Seeing one of her supervisors going through the stress of applying for grants cemented her desire to switch away from research as a full-time career.

Former medical researcher Vanessa Rivera

Vanessa Rivera initially enjoyed the field of research, particularly during her honours when she focused on metastatic breast cancer.

After that, she worked as a research assistant in the area of molecular parasitology for three years. ‘The lab itself was looking at treatment for a type of parasite in south east Asia,’ she says.

However she wasn’t overly passionate about the topic and the job, by its nature, felt a little isolated.

‘You’re reading a lot of papers so you’re learning a lot and you’re still in a field where you’re surrounded by academics.
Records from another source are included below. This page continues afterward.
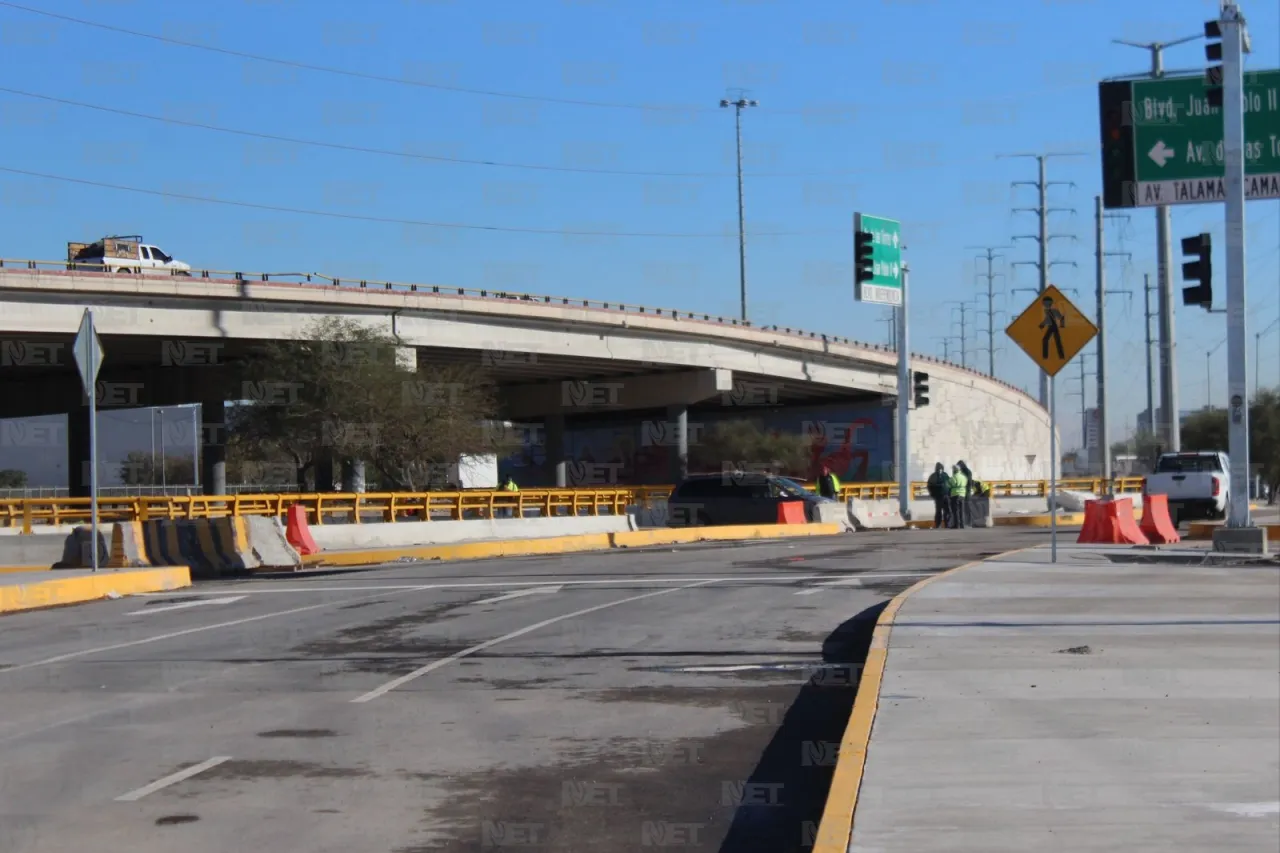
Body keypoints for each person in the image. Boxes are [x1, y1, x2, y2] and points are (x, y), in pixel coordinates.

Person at [926, 462, 951, 529]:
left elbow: (950, 484)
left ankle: (944, 524)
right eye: (939, 468)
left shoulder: (942, 475)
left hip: (943, 496)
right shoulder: (937, 476)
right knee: (941, 511)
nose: (939, 469)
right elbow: (930, 486)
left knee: (944, 511)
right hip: (940, 496)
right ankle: (942, 524)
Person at [948, 463, 969, 529]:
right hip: (962, 495)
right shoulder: (963, 477)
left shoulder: (954, 477)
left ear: (954, 470)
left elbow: (949, 485)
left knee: (956, 510)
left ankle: (957, 525)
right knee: (961, 510)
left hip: (955, 495)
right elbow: (966, 483)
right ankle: (962, 525)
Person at [957, 460, 976, 527]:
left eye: (959, 466)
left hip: (966, 491)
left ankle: (969, 522)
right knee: (963, 508)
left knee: (967, 507)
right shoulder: (962, 471)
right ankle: (966, 522)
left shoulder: (967, 471)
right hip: (962, 491)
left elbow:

But in terms of the research part itself, doing the actual lab work, it’s a very solitary job,’ says Rivera, 26.

‘I really like doing things that are methodical … but I just didn’t like not being able to talk to anybody.’

Rivera believes there is some crossover between her previous work and the medicine degree, particularly on the immunology side.

‘So I felt like I had a bit of an advantage, but at the same time I have never done anatomy before or physiology,’ she says.

Rivera’s advice for people trying to decide between a career in medicine and research?

‘It’s a difficult decision to make, and I don’t think you’re ever going to know unless you try,’ she says.

If you wanted to combine both interests, Rivera suggests studying medicine first and then using your patient base to undertake research later.

‘But if people are deciding which one to do and they’re not sure, it’s not actually harmful to do research first and I think it’s probably easier to do that and a lesser commitment.’